This year, Colorado will have sixteen presidential candidates listed on its ballot, the highest number of presidential candidates on a general election in U.S. history, except that Colorado also had sixteen in 2008. However, there have been many instances when states had more candidates than that on their presidential primary ballots. This post was updated on September 15 to correct some errors.
Colorado has five qualified parties, and those parties’ nominees, of course, are on the ballot automatically. They are the Democratic, Republican, Constitution, Green, and Libertarian Parties.
Then there are eleven candidates who qualified by paying the $500 fee and submitting a list of presidential elector candidates. They include four parties with “socialist” or “socialism” in their name: the Socialist Party, the Socialist Workers Party, the Socialist Equality Party, and the Party for Socialism and Liberation. The Party for Socialism and Liberation presidential candidate in Colorado is Gloria LaRiva, because the party’s actual presidential candidate, Peta Lindsey, is under age 35.
Then there are two independent presidential candidates: Jill Reed of Wyoming, and Sheila Tittle of Virginia.

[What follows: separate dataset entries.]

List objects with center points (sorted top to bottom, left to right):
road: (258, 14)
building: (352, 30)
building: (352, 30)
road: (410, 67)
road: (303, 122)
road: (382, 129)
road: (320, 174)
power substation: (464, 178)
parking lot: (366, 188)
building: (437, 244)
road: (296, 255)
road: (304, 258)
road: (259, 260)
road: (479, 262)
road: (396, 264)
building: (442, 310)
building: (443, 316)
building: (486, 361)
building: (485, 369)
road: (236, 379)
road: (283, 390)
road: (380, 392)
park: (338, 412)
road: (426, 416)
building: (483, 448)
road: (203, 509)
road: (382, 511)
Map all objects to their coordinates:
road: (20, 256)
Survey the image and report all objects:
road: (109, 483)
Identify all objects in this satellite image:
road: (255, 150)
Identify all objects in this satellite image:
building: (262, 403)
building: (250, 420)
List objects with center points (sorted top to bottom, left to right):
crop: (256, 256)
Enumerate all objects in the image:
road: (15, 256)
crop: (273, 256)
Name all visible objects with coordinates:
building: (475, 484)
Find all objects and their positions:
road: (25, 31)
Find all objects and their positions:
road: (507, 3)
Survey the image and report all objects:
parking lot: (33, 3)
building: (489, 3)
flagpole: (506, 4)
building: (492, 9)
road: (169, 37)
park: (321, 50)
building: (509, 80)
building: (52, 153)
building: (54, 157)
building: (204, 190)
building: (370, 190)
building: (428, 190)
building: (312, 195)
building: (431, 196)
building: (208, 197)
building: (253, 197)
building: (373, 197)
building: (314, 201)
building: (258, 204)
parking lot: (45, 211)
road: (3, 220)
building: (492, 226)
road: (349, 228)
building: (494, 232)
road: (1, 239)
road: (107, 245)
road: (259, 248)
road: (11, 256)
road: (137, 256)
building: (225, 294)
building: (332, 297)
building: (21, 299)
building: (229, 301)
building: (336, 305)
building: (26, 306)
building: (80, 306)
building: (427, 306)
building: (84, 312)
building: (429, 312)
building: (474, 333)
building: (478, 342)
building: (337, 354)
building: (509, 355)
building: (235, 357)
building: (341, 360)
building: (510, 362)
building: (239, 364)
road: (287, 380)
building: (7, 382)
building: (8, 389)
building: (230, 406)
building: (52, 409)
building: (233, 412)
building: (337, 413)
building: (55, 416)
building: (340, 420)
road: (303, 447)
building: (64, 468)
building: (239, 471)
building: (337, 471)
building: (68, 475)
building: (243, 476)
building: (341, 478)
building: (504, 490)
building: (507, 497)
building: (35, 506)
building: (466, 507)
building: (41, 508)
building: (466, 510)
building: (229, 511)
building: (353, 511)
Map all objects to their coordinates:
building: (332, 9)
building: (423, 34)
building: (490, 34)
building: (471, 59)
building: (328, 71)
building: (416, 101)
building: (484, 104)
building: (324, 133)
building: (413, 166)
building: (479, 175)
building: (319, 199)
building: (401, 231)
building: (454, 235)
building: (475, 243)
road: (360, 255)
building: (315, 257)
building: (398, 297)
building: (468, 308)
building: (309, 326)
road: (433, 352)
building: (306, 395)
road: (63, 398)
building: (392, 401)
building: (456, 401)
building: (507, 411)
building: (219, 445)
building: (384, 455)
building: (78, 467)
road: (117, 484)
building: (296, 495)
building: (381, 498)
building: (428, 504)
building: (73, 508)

Finally, there are four other minor parties: Justice Party, running Rocky Anderson; Peace & Freedom, running Roseanne Barr; Objectivist, running Tom Stevens; American Third Position, running Merlin Miller; and America’s Party, running Tom Hoefling. Thanks to William Fenwick for the Colorado list. The Colorado deadline for independent candidates, and the presidential nominees of unqualified parties, to pay their $500 was August 8.